Patients and their individual needs, are quite rightly being recognised as central to health provision. But with that recognition comes the realisation that people will use those services in the way that feels right for them. That might mean accessing emergency care for things that they perceive as needing attention now, even if those providing the care don’t think that is what is needed. If you feel you need to see a health professional and you know you have to plan to need it to attend your own GP surgery what will you do? Probably access a place you know is always ready to take you.

Then there are the telephone advice services – first NHS Direct and now 111. In deciding to change the focus of these services, a decision was made to completely dismantle the former in order to start up the latter. As NHS Direct ran down, then more people were referred to A&E. Everyone knows that assessment and triage of the patient are the most important parts of deciding what is wrong with someone, who is best placed to help them and what should be done. The more experienced the person doing this is (on the phone or in person), then the more effectively that problem will be dealt with. It stands to reason then that if you get rid of qualified staff before the new system is in place you are asking for problems.

Finally something that no one has mentioned. Children are some of the biggest users of emergency care. They become ill quickly, in an unplanned way. Parents rightly worry that they need attention right now and take them to A&E. We know that the birth rate has been rising steeply, we know school places are under massive pressure. I wonder if some of the increase in attendance relates to the increased number of under 5′s?

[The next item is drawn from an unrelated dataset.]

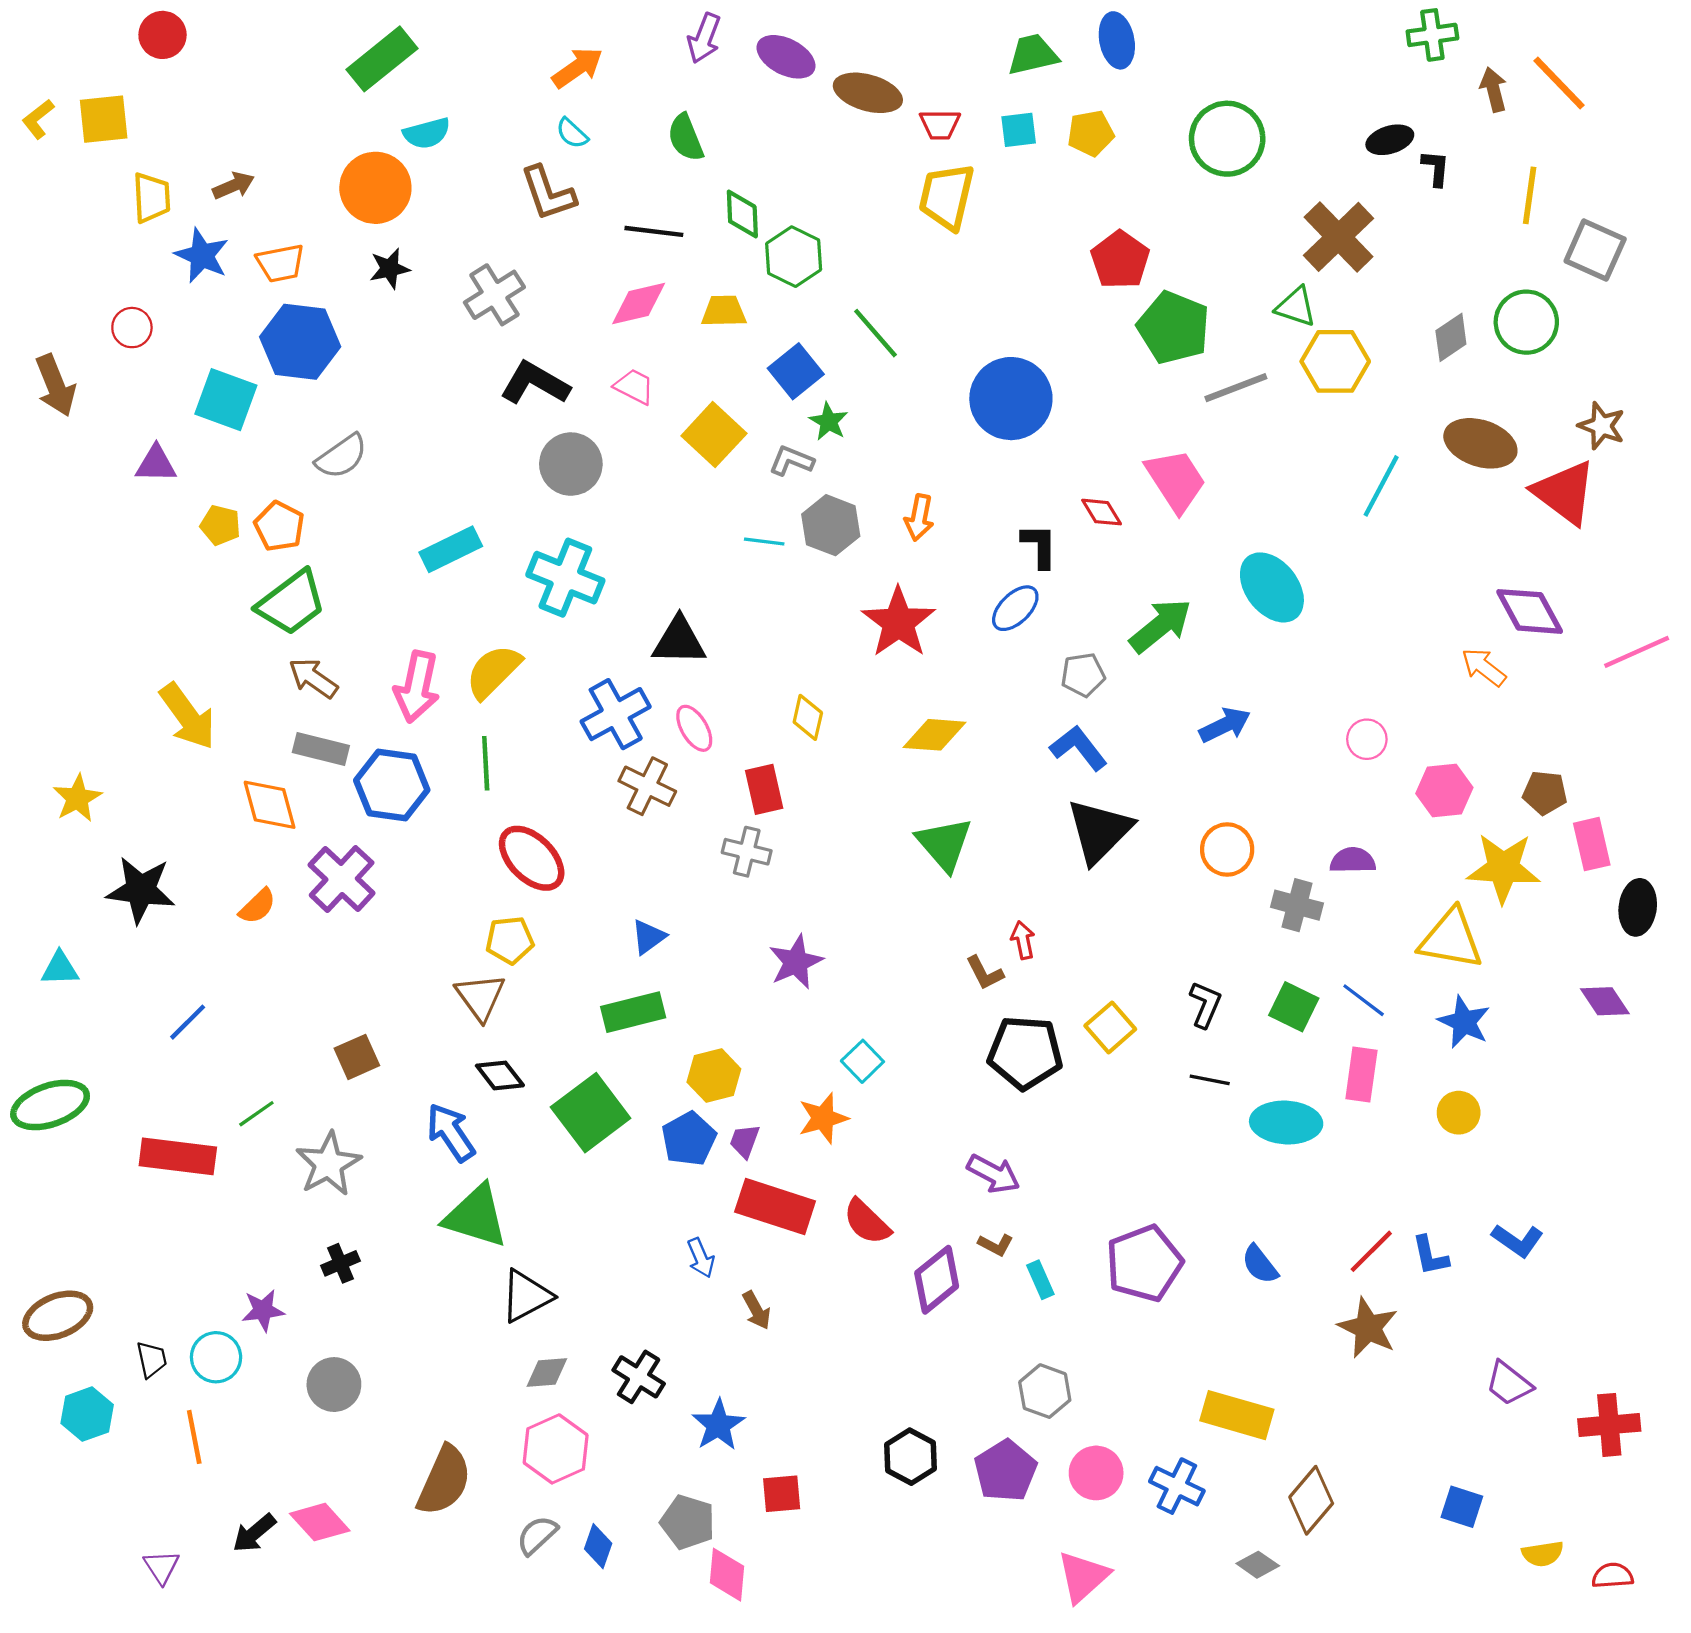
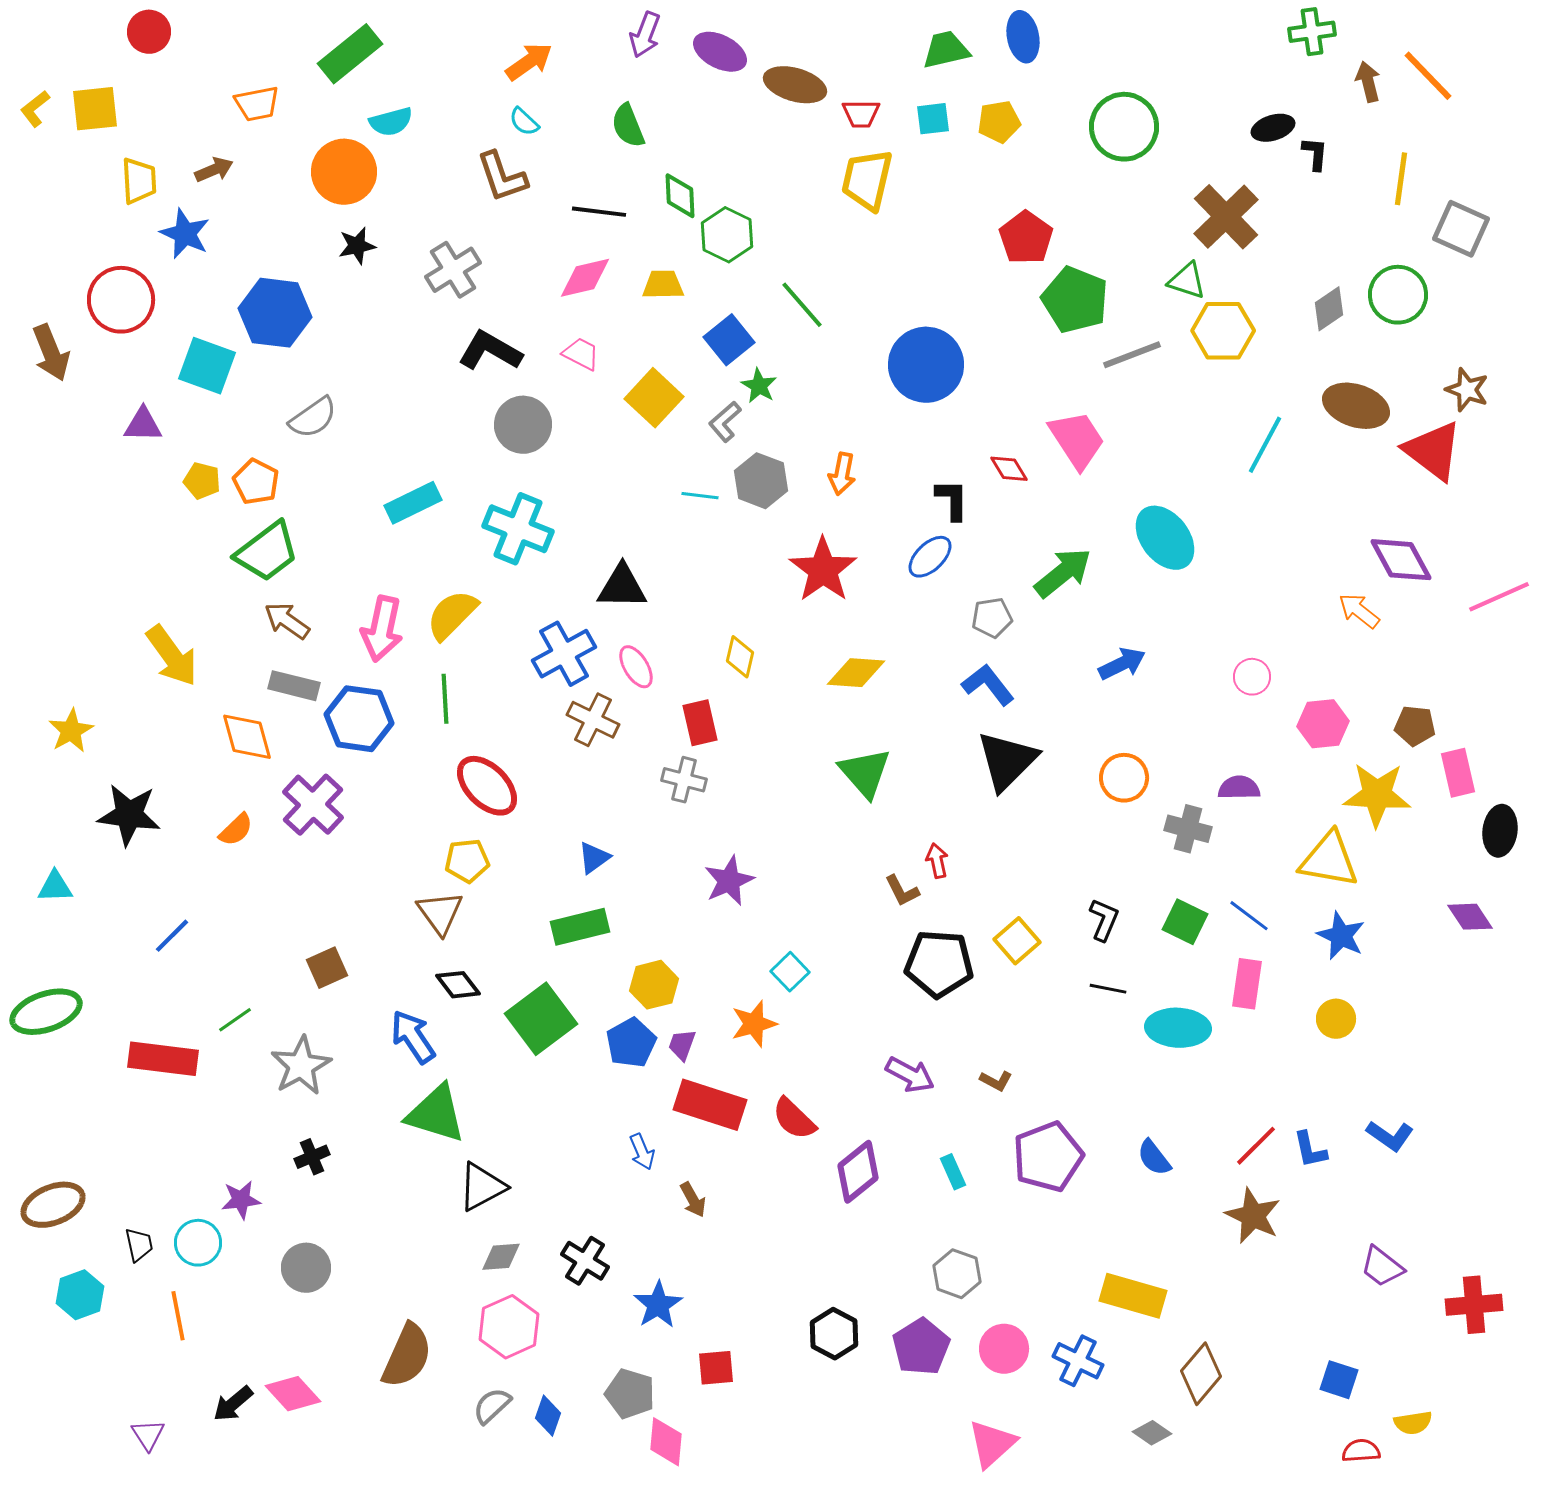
orange trapezoid: (280, 263) -> (257, 104), moved
red circle: (132, 328) -> (121, 300), size x1.8
gray L-shape: (791, 461) -> (725, 422), turned -63
brown L-shape: (996, 1245) -> (996, 1081), moved
red semicircle: (1613, 1576) -> (1361, 1451), moved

Like most issues in healthcare, this is complex. I doubt there is no easy answer nor a single cause. The propensity of politicians to blame in turn the previous government or GPs is simplistic and plainly wrong!

Spring has sprung

I love this time of year. Each day as I look out of the window, drive to work and back I notice that the leaves have a little more blossom, a few more leaves. The daffodils are now in full flower and to top it all we have been experiencing highly unusual sunny and warm weather. It makes you feel good. Spring is a time of new beginnings a time to clear out the cobwebs, to clean the house, to get ready for the summer ahead. This year I approach spring feeling refreshed because I have recently had 3 weeks off work; 2 in USA and 1 at home. I have taken a break from work, and from concerning myself with the problems of the NHS. Now though I am back in the mix and raring to go.

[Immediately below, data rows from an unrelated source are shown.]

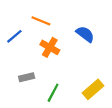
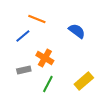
blue line: (14, 36) -> (23, 36), moved
orange cross: (50, 47) -> (45, 58), moved

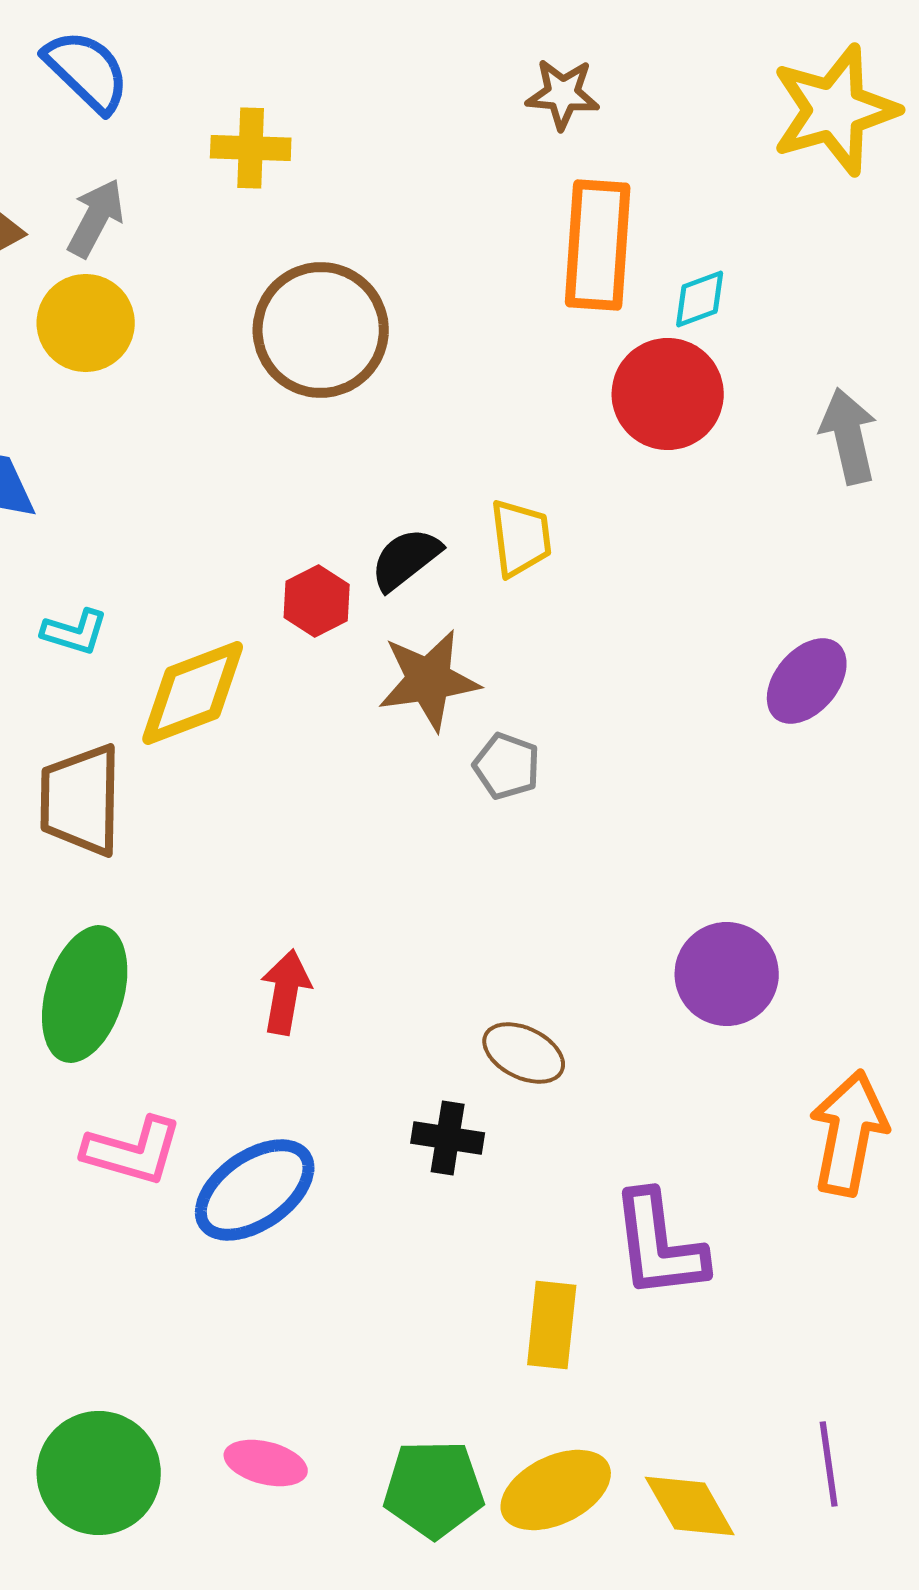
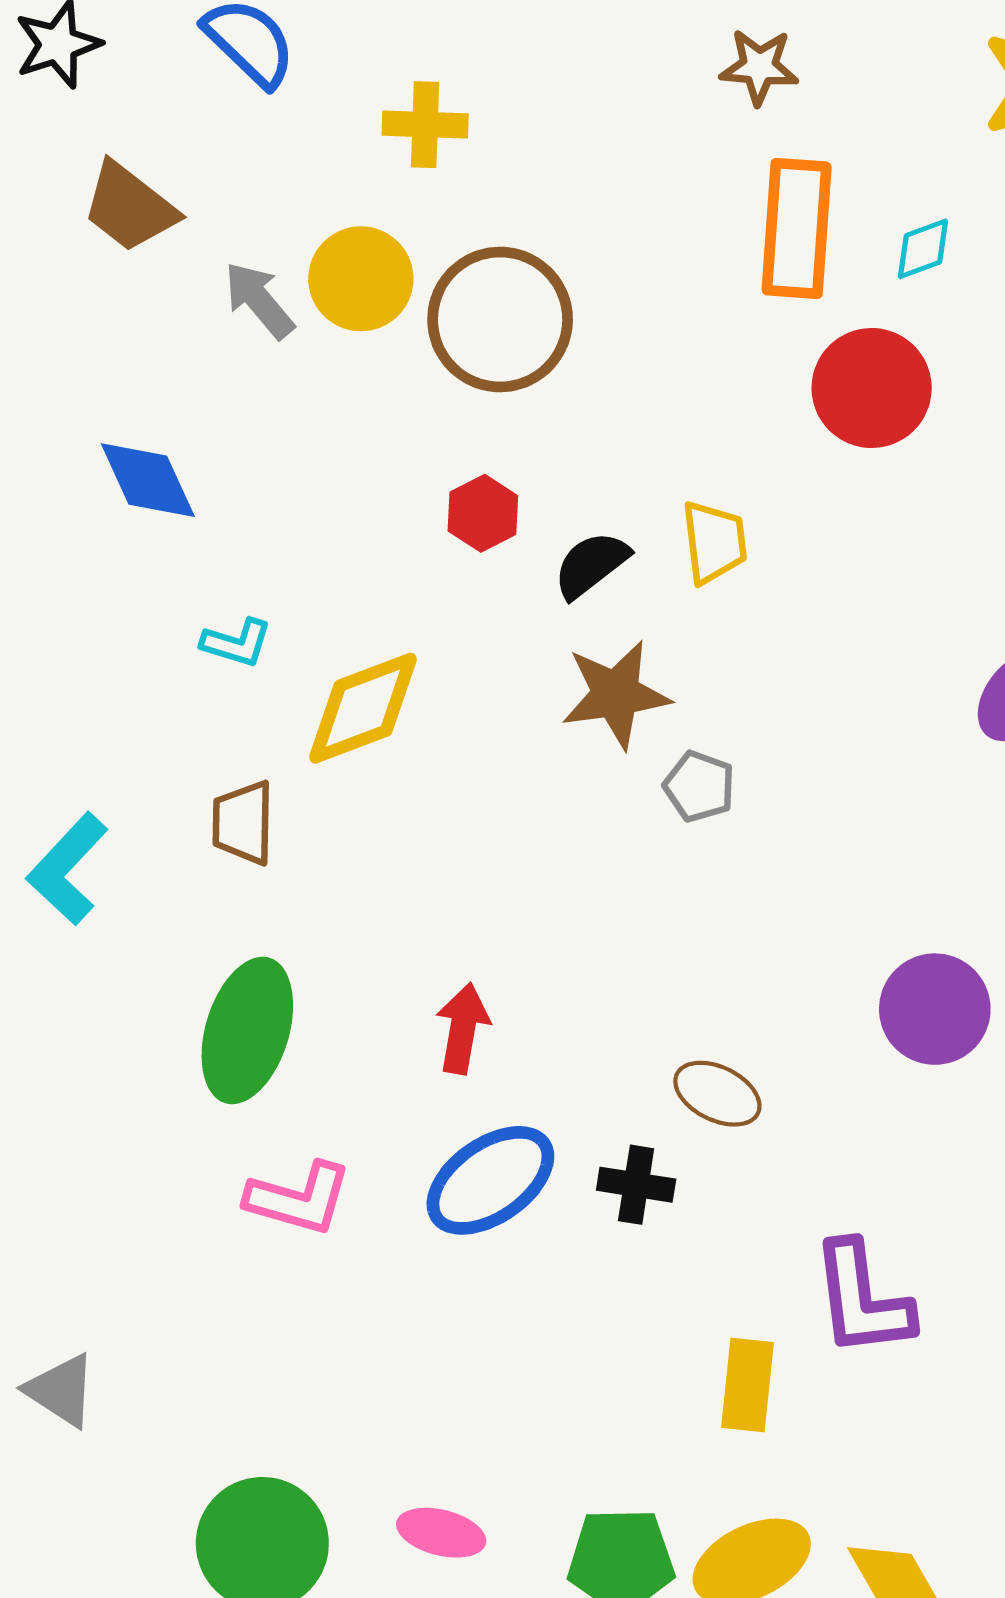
gray arrow: (96, 218) -> (259, 300), moved, turned -68
cyan diamond: (700, 299) -> (923, 249), moved
yellow circle: (86, 323) -> (361, 279), moved
red hexagon: (317, 601) -> (483, 513), moved
brown trapezoid: (81, 800) -> (243, 823), size x0.7
blue ellipse: (255, 1190) -> (490, 1180), moved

The Government must also be glad that with the advent of spring, they have finally got their Health and Social Care Bill through; it will receive royal assent within the next couple of weeks. Mind you I believe they have other worries (a budget that many felt favoured the ‘haves’ rather than the ‘have nots’, scandal over dinners with David Cameron and an impending fuel tanker strike to name a few).

Next week we start a new financial year, the last of the PCTs. This is going to be an interesting year as we head towards transition towards the new world of healthcare commissioning and provision. Already our PCT is getting ready to become a Commissioning Support Unit. Local Clinical Commissioning Groups are preparing to be ratified or whatever the process is called and everyone without exception working in the health economy faces the reality of doing more for less money (that’s just the budget but personally we face similar challenges).

I don’t agree with the Bill but enough is enough. We have to move forward, we have to prepare for new beginnings. I fear things won’t go completely as the Government would like and in a perverse way I am quite looking forward to seeing how it all pans out. It would be fun if this wasn’t public money, real lives and real jobs. What is worse is that this is healthcare; mistakes can lead to people missing out on the care they need and it can lead to death. We watch and wait.

Meanwhile I’ll enjoy the good weather while it lasts; it will turn cold by the weekend and eventually it will rain!